#### [What you have to do]
Copy every line of text in the rows below, character for character, and leave the pictures out of your answer.

#### [Data to process]
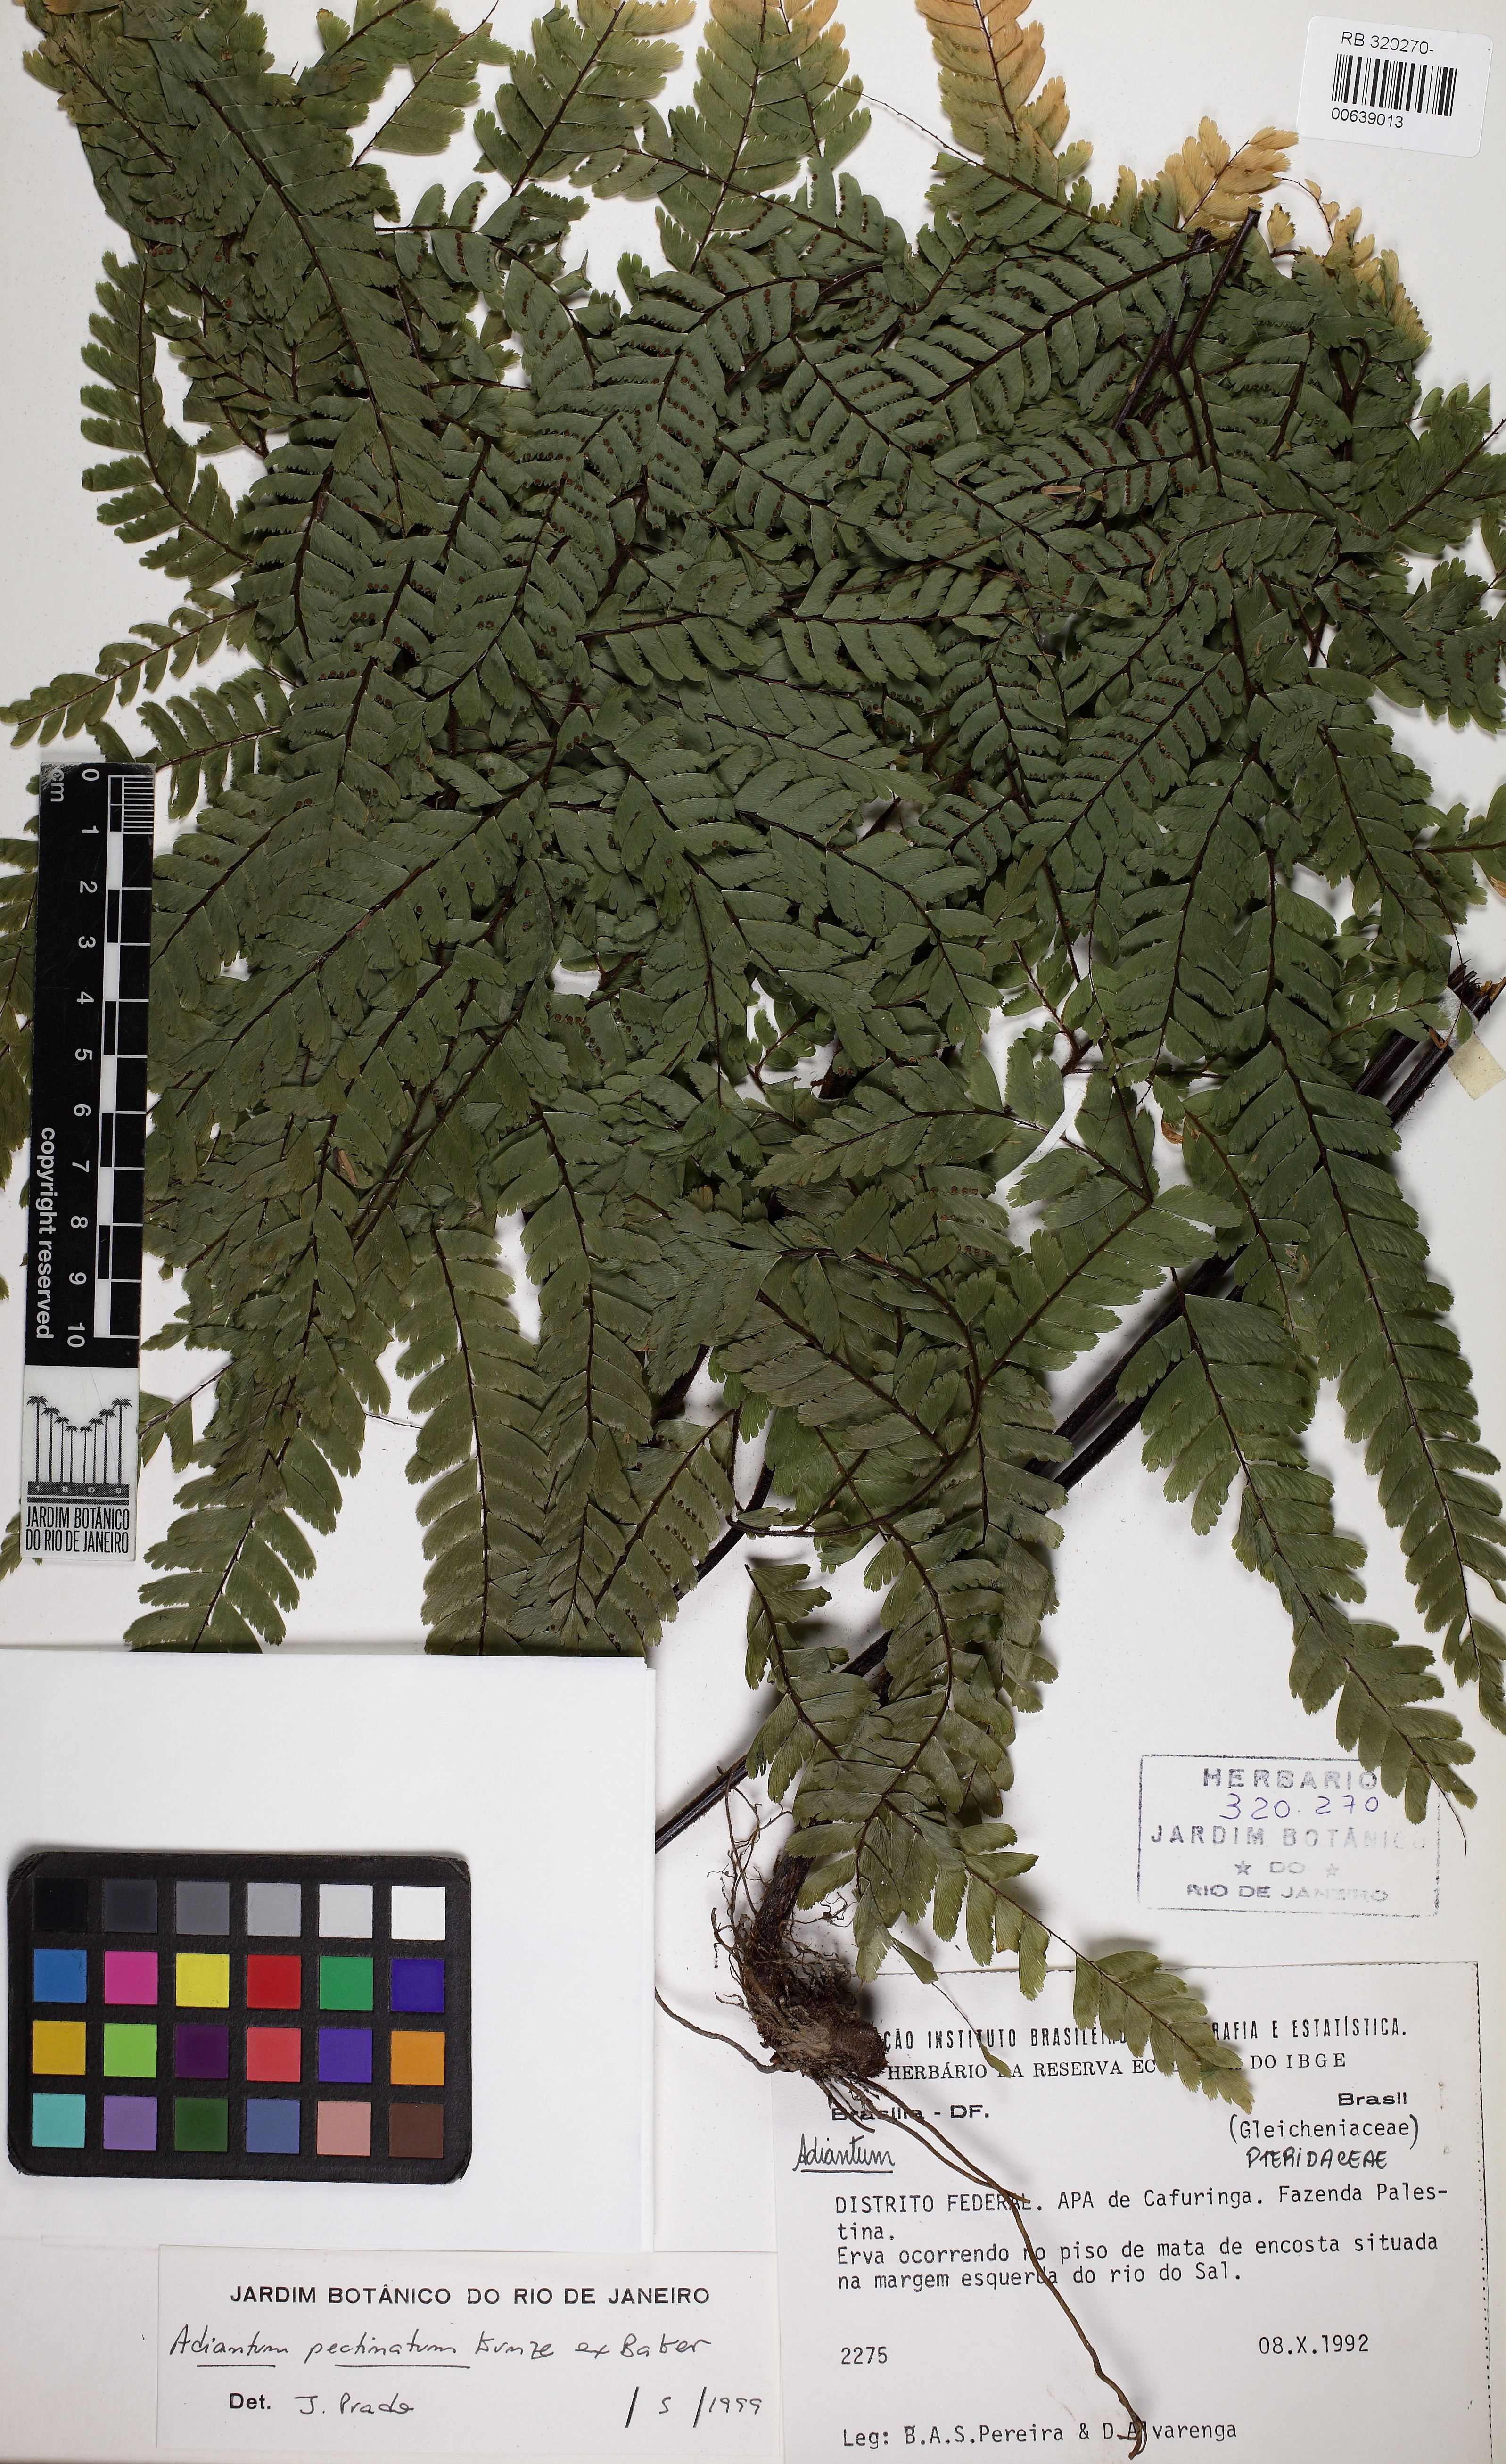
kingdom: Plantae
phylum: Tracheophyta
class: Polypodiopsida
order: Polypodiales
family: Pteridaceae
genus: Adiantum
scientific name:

#### [Answer to this task]
kingdom: Plantae
phylum: Tracheophyta
class: Polypodiopsida
order: Polypodiales
family: Pteridaceae
genus: Adiantum
scientific name:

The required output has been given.